_Data for this task:_
>>>

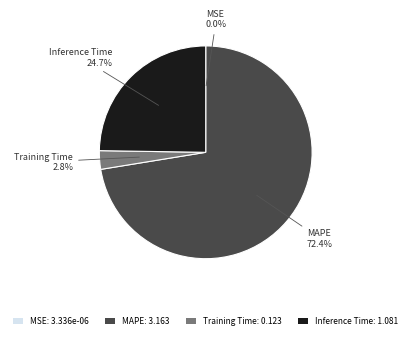

Is there any slice that represents more than half of the pie?

Yes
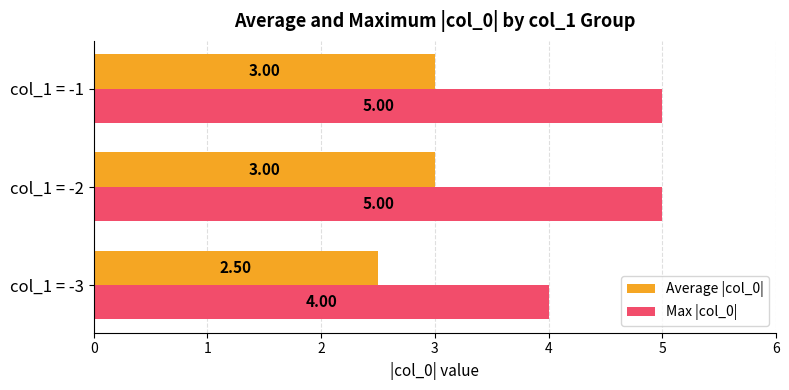

Is the value of Max |col_0| at col_1 = -3 greater than the value of Average |col_0| at col_1 = -1?

Yes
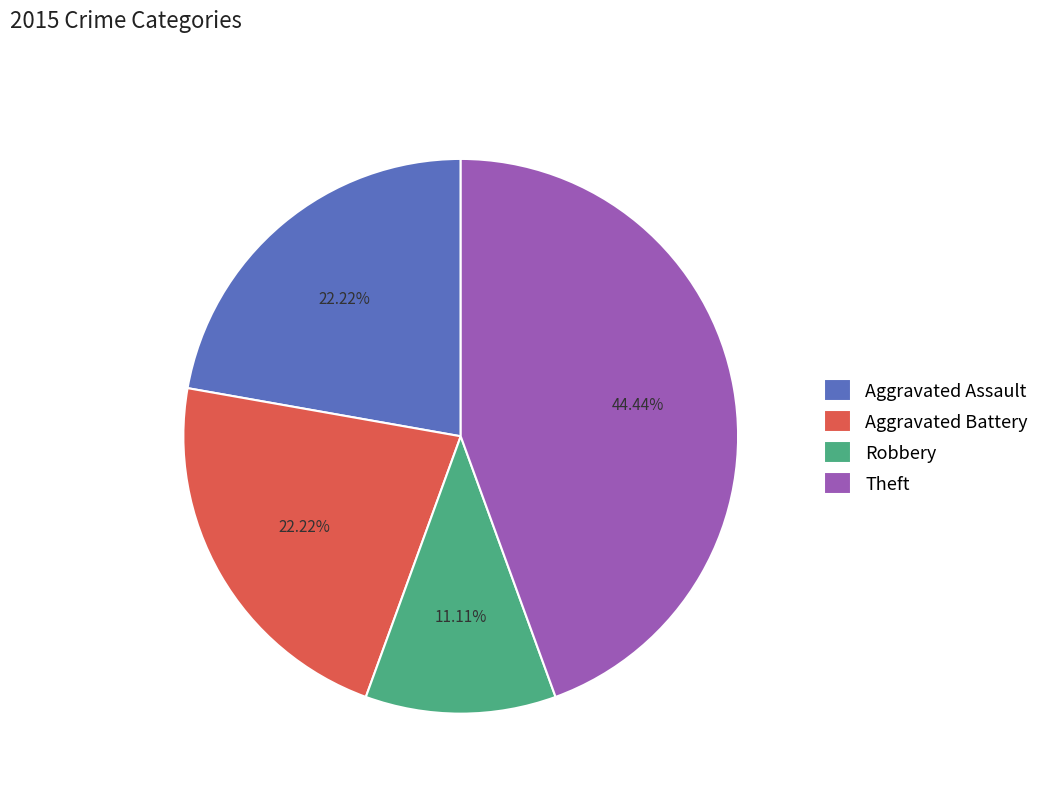

To the nearest percent, what is the combined percentage of Aggravated Battery and Theft?

67%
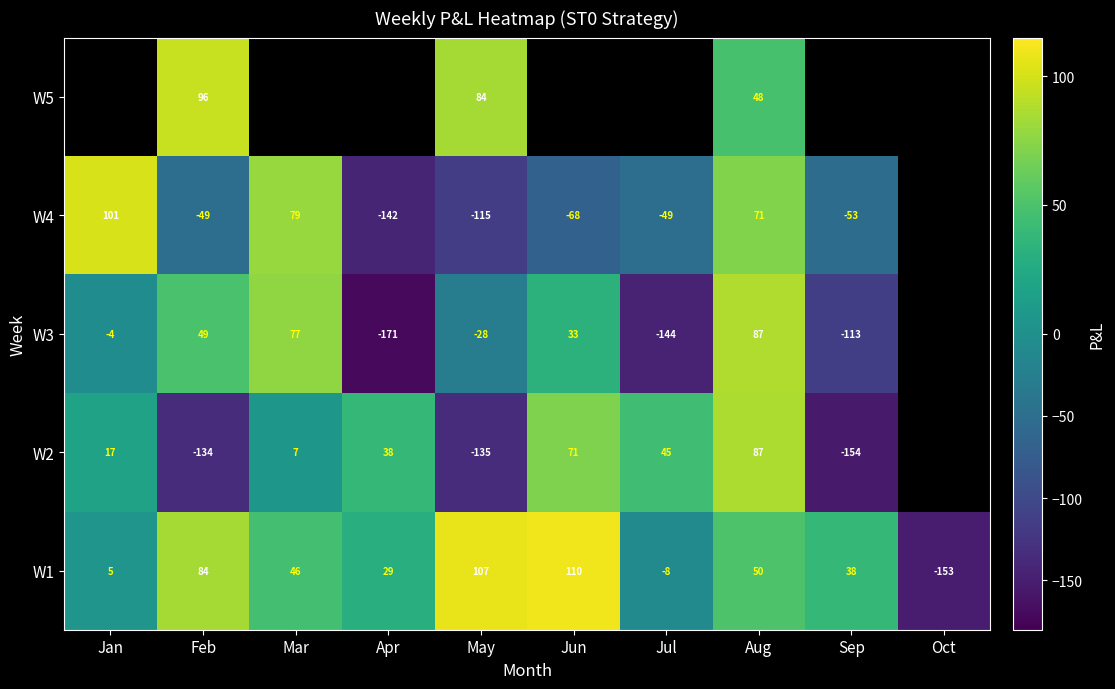

At how many categories does at least one series exceed 1?

9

<<<

_Work order:_ Give the lines of the records above as a JSON list of strings, one string per line, with blank lines and the pictures left out.

_Solution to the problem:_
[
  "Is there any slice that represents more than half of the pie?",
  "Yes",
  "Is the value of Max |col_0| at col_1 = -3 greater than the value of Average |col_0| at col_1 = -1?",
  "Yes",
  "To the nearest percent, what is the combined percentage of Aggravated Battery and Theft?",
  "67%",
  "At how many categories does at least one series exceed 1?",
  "9"
]